Background: Treatment options for the management of rheumatoid arthritis (RA) have expanded from the traditional disease-modifying antirheumatic drugs (DMARDs) to include the biologic DMARDs that inhibit tumor necrosis factoralpha (TNF-a).
Objective: To assess the medical literature for studies of the economic value of biologic DMARDs, specifically the 3 TNF-a inhibitors (adalimumab, etanercept, and infliximab) used for the management of RA, compared with the traditional DMARDs such as sulfasalazine, antimalarials, penicillamine, gold, methotrexate, azathioprine, leflunomide, and cyclophosphamide.
Methods: A comprehensive search of the MEDLINE and HealthSTAR databases was conducted to identify cost-efficacy, cost-effectiveness, or cost-utility studies published in the English language (from 1966 through November 2004). The search terms and/or MeSH (medical subject headings) titles were cost-benefit analysis, rheumatoid arthritis, antirheumatic agents, antineoplastic and immunosuppressive agents. Studies were critically reviewed and quality was assessed using the Quality of Health Economic Studies instrument. Most studies evaluated the use of biologics among RA patients resistant to DMARDs. Studies were assessed with regard to comparators evaluated, measures of efficacy, perspectives, model duration, treatment duration, and discount rate.
Results: From 180 titles identified, 155 were excluded for the following reasons: 89 because they did not consider the drugs of interest, 15 because the population was not RA, 19 because of having the wrong drugs and population, 22 because they were review articles, and 10 because they were general articles.
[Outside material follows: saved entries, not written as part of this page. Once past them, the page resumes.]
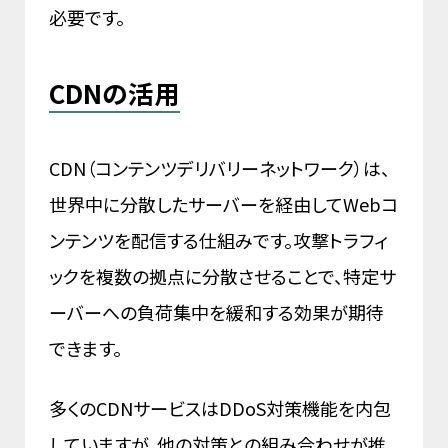
必要です。
CDNの活用
CDN（コンテンツデリバリーネットワーク）は、
世界中に分散したサーバーを経由してWebコ
ンテンツを配信する仕組みです。攻撃トラフィ
ックを複数の拠点に分散させることで、特定サ
ーバーへの負荷集中を緩和する効果が期待
できます。
多くのCDNサービスはDDoS対策機能を内包
していますが、他の対策との組み合わせが推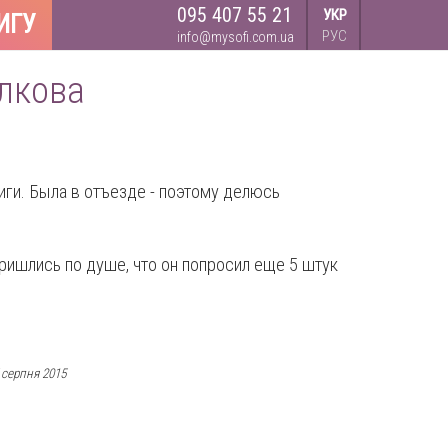
095 407 55 21
УКР
ИГУ
РУС
info@mysofi.com.ua
олкова
ги. Была в отъезде - поэтому делюсь
ришлись по душе, что он попросил еще 5 штук
 серпня 2015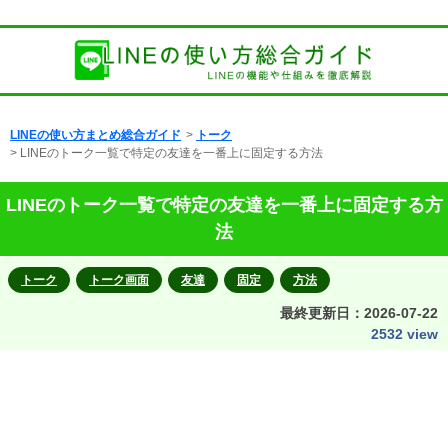
LINEの使い方まとめ総合ガイド
>
トーク
> LINEのトーク一覧で特定の友達を一番上に固定する方法
LINEのトーク一覧で特定の友達を一番上に固定する方
法
トーク
トーク画面
友達
固定
方法
最終更新日：
2026-07-22
2532 view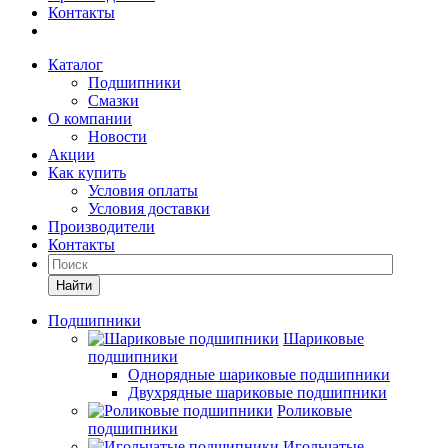
Контакты
Каталог
Подшипники
Смазки
О компании
Новости
Акции
Как купить
Условия оплаты
Условия доставки
Производители
Контакты
Найти
Подшипники
Шариковые
подшипники
Однорядные шариковые подшипники
Двухрядные шариковые подшипники
Роликовые
подшипники
Игольчатые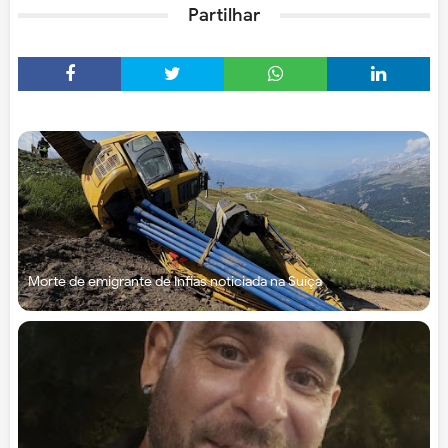
Partilhar
Morte de emigrante de Infias noticiada na Suíça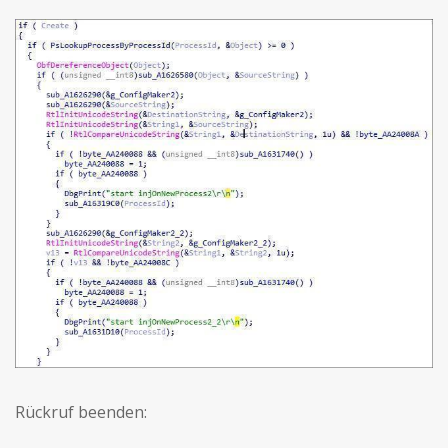
Rückruf beenden: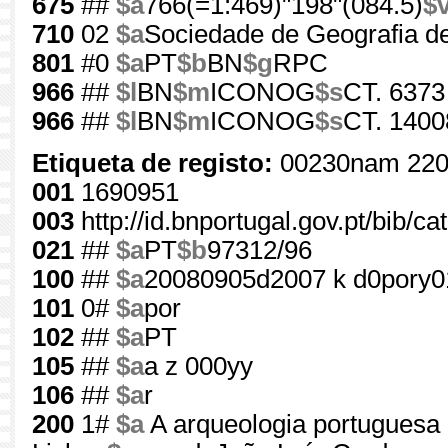
675
##
$a
766(=1:469)"198"(084.5)
$
710
02
$a
Sociedade de Geografia d
801
#0
$a
PT
$b
BN
$g
RPC
966
##
$l
BN
$m
ICONOG
$s
CT. 6373
966
##
$l
BN
$m
ICONOG
$s
CT. 1400
Etiqueta de registo:
00230nam 220
001
1690951
003
http://id.bnportugal.gov.pt/bib/c
021
##
$a
PT
$b
97312/96
100
##
$a
20080905d2007 k d0pory
101
0#
$a
por
102
##
$a
PT
105
##
$a
a z 000yy
106
##
$a
r
200
1#
$a
A arqueologia portuguesa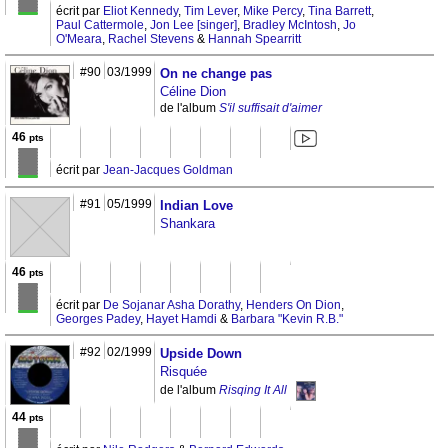
écrit par
Eliot Kennedy
,
Tim Lever
,
Mike Percy
,
Tina Barrett
,
Paul Cattermole
,
Jon Lee [singer]
,
Bradley McIntosh
,
Jo
O'Meara
,
Rachel Stevens
&
Hannah Spearritt
#90
03/1999
On ne change pas
Céline Dion
de l'album
S'il suffisait d'aimer
46
pts
écrit par
Jean-Jacques Goldman
#91
05/1999
Indian Love
Shankara
46
pts
écrit par
De Sojanar Asha Dorathy
,
Henders On Dion
,
Georges Padey
,
Hayet Hamdi
&
Barbara "Kevin R.B."
#92
02/1999
Upside Down
Risquée
de l'album
Risqing It All
44
pts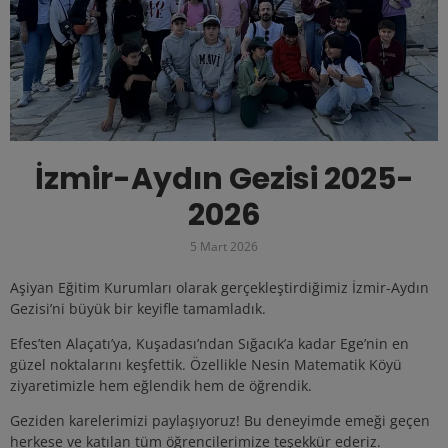
İzmir-Aydın Gezisi 2025-
2026
5 Mart 2026
Aşiyan Eğitim Kurumları olarak gerçekleştirdiğimiz İzmir-Aydın
Gezisi’ni büyük bir keyifle tamamladık.
Efes’ten Alaçatı’ya, Kuşadası’ndan Sığacık’a kadar Ege’nin en
güzel noktalarını keşfettik. Özellikle Nesin Matematik Köyü
ziyaretimizle hem eğlendik hem de öğrendik.
Geziden karelerimizi paylaşıyoruz! Bu deneyimde emeği geçen
herkese ve katılan tüm öğrencilerimize teşekkür ederiz.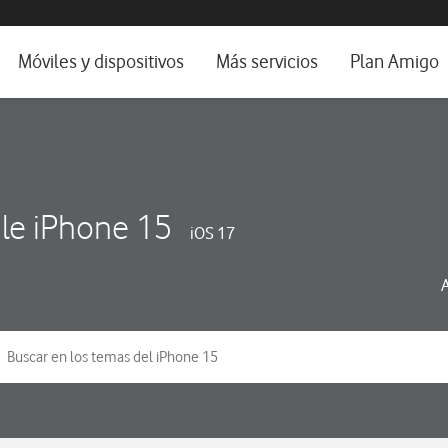
da e idioma
Móviles y dispositivos
Más servicios
Plan Amigo
fone TV
Móviles
Alianza Vodafone e Iberdrola
il 5G
Imagen y Sonido
Servicios avanzados
tura
Ver todos
le iPhone 15
iOS 17
dencias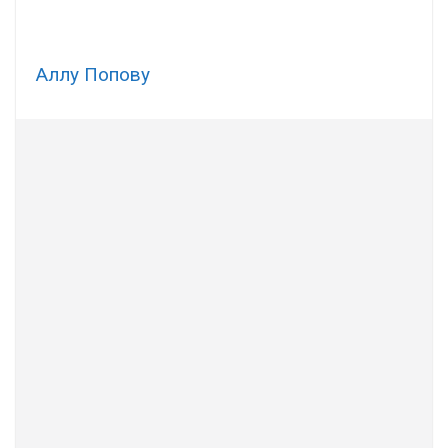
Аллу Пoпoву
Twentyfive abstracts were accepted for further review. Of these, 13 abstracts were subsequently selected for full-text review. One of the authors identified a study not indexed in MEDLINE. Ultimately, 2 cost-effectiveness and 6 cost-utility studies were selected for this critical review. One study over 6 months reported that triple therapy with DMARDs (methotrexate-hydroxychloroquine-sulfasalazine) was cost effective for methotrexate-resistant patients, which is consistent with American College of Rheumatology (ACR) guidelines that support the use of triple therapy prior to biologics. The incremental cost-effectiveness ratio (ICER) was $1,500 per patient to achieve an ACR20 response for this triple therapy compared with no second-line agent. Overall, biologic therapies cost considerably more than traditional DMARDs but produced more quality-adjusted life-years (QALYs). Despite differences in design and assumptions, published economic models consistently reported ICERs <50,000 dollars per QALY gained for biologics compared with traditional DMARDs, although ICERs of >100,000 dollars were reported from sensitivity analyses.
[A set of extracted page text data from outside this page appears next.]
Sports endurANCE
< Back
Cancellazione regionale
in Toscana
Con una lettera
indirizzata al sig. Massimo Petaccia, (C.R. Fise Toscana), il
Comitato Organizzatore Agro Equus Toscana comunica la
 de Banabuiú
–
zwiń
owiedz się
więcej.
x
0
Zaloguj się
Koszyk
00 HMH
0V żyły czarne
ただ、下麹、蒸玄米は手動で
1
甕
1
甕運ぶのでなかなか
Conclusions: Clinical guidelines currently recommend the use of biologics as step therapy after failure of traditional DMARDs. Reported ICERs comparing biologics with traditional DMARDs are within a range that is comparable with other accepted medical interventions. The worth of the additional expenditure will ultimately be judged by formulary and policy decision makers because no maximum cost has been defined. Models can be used to inform decision makers, but they must be interpreted and applied carefully. More research is also needed to differentiate the relative economic value of the various biologic agents by therapeutic indication.